Last year at this time, I talked to you about the constitutionality of Christian nativity scenes under the Establishment Clause of the First Amendment of the United States Constitution. I told you how the rule evolved over time to allow nativity displays in public places, but only if they are deemed to serve secular purposes such as celebrating a holiday or depicting the origins of that holiday. The displays that have passed constitutional muster in recent years have all included non-Christian symbols, like plastic reindeer, leading some to derisively call the current state of the law on this subject the ‘reindeer rule’. I showed you how, through the wizardry of Supreme Court jurisprudence, the Establishment Clause – which, on its face, has nothing to do with passive religious displays – is now the ‘endorsement clause’ – Congress shall make no law constituting an endorsement of religion, or appearing to favor one religion over another. Originally, the Establishment Clause was addressed to situations, like in my own state of Virginia, where the government in colonial times had ordered everyone to attend a particular church and had even paid the ministers. That’s the establishment of a state religion, no question about it.

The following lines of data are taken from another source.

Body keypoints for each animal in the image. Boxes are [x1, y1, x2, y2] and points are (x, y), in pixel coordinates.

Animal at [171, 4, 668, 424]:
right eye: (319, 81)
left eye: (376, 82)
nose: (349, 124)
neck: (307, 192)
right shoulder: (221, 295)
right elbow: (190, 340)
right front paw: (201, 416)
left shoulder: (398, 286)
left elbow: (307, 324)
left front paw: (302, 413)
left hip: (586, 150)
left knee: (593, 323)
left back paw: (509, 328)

But now that Pandora’s Box has been opened – can I say that without endorsing Greek mythology? - the issue will probably never go away. Three current situations show how the battle continues. In the first, a 4-foot Satanic statue is now on display in the Illinois state capital building alongside a nativity scene. The Satanic Temple of Chicago – which says it’s merely a benevolent association – applied to display the statue and the Illinois state government decided the group has the same rights as any other religious organization, so its display could not be censored. The Satanic Temple says it does not actually worship Satan; it’s just a group of atheists, humanists, and free speech activists. So how is that a religion? The Supreme Court has never really defined ‘religion’ beyond saying it must be a set of sincerely held beliefs, no Deity required. [Chemerinsky, Constitutional Law: Principles and Policies (4th ed. at 1231-34]. Atheism and humanism certainly qualify under that loose definition.

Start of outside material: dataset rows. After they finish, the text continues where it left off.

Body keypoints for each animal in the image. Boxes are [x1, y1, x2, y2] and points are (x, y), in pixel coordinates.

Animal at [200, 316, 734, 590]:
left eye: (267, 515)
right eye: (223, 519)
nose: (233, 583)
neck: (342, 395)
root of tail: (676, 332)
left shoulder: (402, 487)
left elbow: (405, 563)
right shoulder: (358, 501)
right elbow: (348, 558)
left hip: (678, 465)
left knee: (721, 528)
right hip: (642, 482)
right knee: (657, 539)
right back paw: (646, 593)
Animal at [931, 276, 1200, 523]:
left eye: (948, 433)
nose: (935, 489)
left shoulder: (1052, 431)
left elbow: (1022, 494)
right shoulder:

The second situation involves a 4-story tall World War One memorial in the shape of a cross in a Maryland suburb of Washington, D.C. The Fourth Circuit Court of Appeals emphasized the Christian origins of the memorial in ruling that it violates the Establishment Clause and must be removed. [American Humanist Association v. Maryland-National Capital Park & Planning Commission] That case is now in the Supreme Court.

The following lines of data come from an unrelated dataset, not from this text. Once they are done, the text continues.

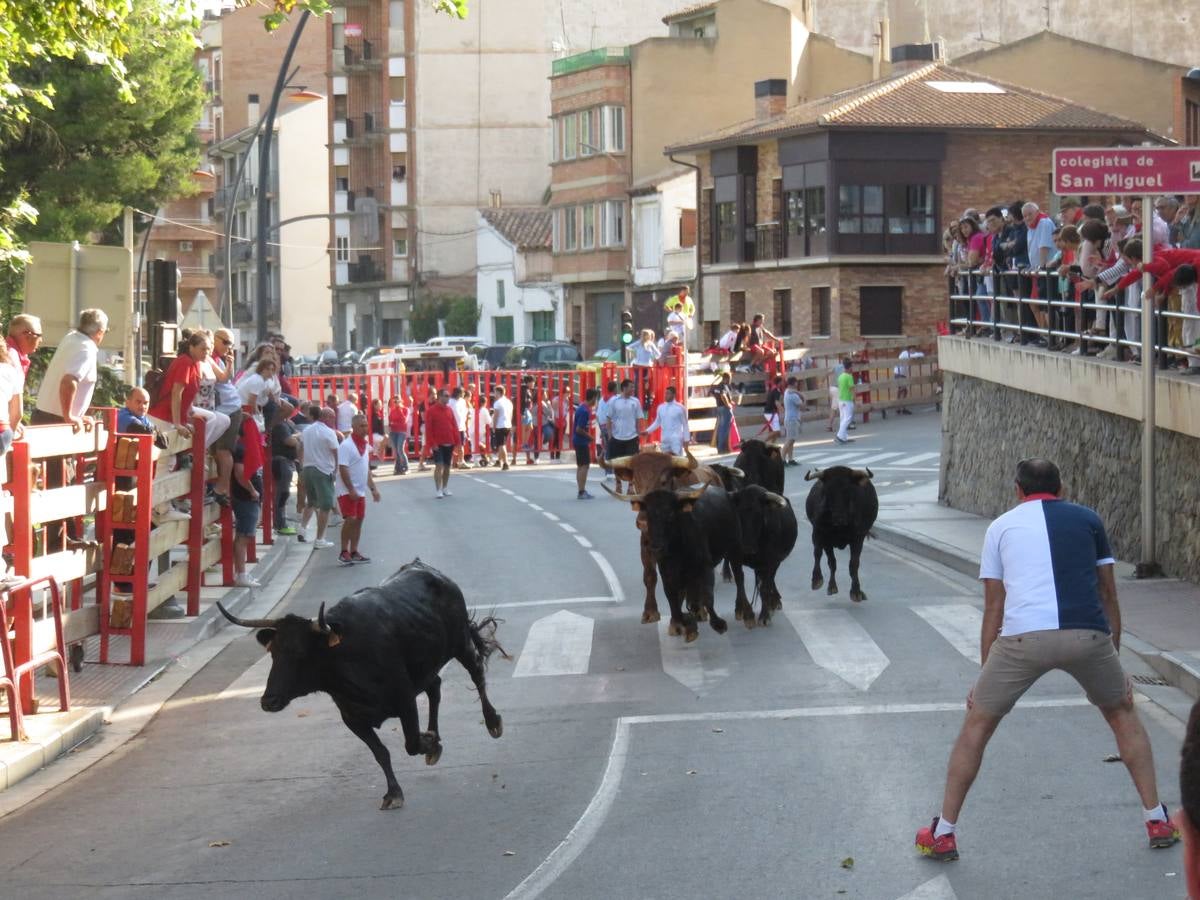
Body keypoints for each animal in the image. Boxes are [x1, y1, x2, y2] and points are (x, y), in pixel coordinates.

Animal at [218, 561, 504, 816]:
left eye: (301, 653)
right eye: (273, 653)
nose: (269, 701)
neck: (346, 658)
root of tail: (429, 570)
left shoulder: (405, 700)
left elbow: (411, 743)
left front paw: (428, 742)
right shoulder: (352, 718)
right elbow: (381, 753)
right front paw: (394, 792)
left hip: (460, 643)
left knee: (477, 673)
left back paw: (492, 722)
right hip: (426, 666)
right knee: (435, 686)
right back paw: (436, 736)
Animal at [600, 448, 748, 628]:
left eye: (663, 481)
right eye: (635, 482)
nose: (642, 521)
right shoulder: (647, 544)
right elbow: (650, 576)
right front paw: (650, 612)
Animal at [801, 465, 878, 607]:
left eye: (848, 490)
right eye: (827, 491)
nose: (839, 518)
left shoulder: (858, 538)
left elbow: (853, 564)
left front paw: (856, 591)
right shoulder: (820, 535)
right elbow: (823, 557)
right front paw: (818, 580)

The third situation involves a cross that has been in a Pensacola city park for 75 years without controversy, up until now. A three-judge panel of the 11th Circuit has ruled that the cross must come down. The city wants the Supreme Court to take the case, arguing that long public acceptance of the cross is enough to make it kosher under previous Supreme Court precedents and, further, that the passage of time before any legal challenge was mounted indicates that just about nobody considers the cross to be an ‘establishment’ of religion. As of this writing, the Supreme Court has not indicated whether it will take the case.
From time to time on these webinars, I have criticized the Supreme Court for deviating from the Founders’ design. When the Supreme Court stopped requiring active measures imposing a state religion to make out violations of the Establishment Clause, and veered off into deciding whether passive religious displays endorse religion, it opened the door to an endless stream of cases where it would have to decide on fine shadings of fact what is and what is not an ‘endorsement’. How many reindeer are enough? None of this would be necessary if the Supreme Court had stuck to the original meaning of the word ‘establishment’ in the first place.
But that’s just me. Like I said, this issue isn’t going away. See you same time, a year from now.